Information is the lifeblood of these relationships, and business have recently been paying more respect to this fact by putting enterprise data architecture (EDA) high on the agenda. But a lot of the EDA mainstream is constructed on technologies designed for managing focused structures of well-organized data, which does not fit very well with the explosion of information relationships in modern business. Most people accept the emergence of basic EDA discipline as a good thing, but some people feel it's time for a new approach that puts rich data relationships at the foundations.
"Semantic technology" is a broad name for the technology that deals with such rich data relationships, and "semantic web" describes the subset of such technology that's built on Web technology.
Semantic web is a very promising technology that has suffered a lack of pragmatic focus. It was born in the World Wide Web Consortium (W3C) in the aftermath of HTML's success, and with XML starting on an impressive trajectory. But it was positioned either as a form of search engine enhancement -- which struggled for relevance against the Google approach of building gigantic indexes -- or as an artificial intelligence system working on the scale of the Web, which set a large barrier to credibility. One area where semantic web technology could show more ready promise is as a component of enterprise data architecture, but there has been precious little discussion and work in this area.

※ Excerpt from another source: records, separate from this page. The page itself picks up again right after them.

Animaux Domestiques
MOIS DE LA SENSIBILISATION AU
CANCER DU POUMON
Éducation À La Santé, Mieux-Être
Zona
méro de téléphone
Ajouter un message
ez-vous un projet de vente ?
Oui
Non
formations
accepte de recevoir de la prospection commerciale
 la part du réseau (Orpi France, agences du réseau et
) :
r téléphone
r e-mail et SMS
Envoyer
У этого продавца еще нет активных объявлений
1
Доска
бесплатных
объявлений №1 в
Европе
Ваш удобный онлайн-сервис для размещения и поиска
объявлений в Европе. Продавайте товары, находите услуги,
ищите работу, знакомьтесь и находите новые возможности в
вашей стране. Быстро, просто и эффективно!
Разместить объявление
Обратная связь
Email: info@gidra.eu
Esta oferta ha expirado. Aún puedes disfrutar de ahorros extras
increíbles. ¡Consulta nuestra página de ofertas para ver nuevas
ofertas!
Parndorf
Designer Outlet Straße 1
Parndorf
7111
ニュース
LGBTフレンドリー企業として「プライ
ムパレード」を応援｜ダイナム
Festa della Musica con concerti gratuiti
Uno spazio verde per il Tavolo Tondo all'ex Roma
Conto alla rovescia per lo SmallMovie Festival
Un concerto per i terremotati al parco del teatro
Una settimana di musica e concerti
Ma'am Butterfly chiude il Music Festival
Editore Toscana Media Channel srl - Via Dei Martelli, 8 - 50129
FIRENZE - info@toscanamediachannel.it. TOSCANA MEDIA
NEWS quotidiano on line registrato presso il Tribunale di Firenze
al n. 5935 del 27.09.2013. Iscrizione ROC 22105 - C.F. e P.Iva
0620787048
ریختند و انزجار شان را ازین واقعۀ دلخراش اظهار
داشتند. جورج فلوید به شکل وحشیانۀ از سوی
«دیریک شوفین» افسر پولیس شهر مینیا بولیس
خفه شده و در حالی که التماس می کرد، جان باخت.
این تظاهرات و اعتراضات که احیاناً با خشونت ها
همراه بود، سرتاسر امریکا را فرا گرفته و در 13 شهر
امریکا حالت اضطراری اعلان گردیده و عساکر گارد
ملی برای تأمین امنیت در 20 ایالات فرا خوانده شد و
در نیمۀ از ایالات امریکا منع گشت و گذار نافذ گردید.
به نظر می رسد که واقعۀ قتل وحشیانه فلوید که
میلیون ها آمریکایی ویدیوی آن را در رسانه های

The most important characteristic of semantic web for EDA is that web technology has proven itself as the best glue ever put into practice. One web site might be running an all-Microsoft stack on an Intel Xeon box producing HTML mixed with Silverlight components, while another might be a Sun server running J2EE with Java applets on the client, while a third might be a generic AMD kit with Debian Linux serving up standards-compliant XHTML with SVG. Regardless of the very different characteristics of the back-end applications, these all work together with the sort of seamlessness that leaves IT green with envy. Enterprise systems integrators and ERP vendors have been minting money for a decade turning two application silos into two and a half, while the web has been showing how integration can really work.
The key is in creating data models that reflect the language and personality of the business. This is different from the ERP convention of trying to reengineer the business's processes and characteristics to match the vendor's software models.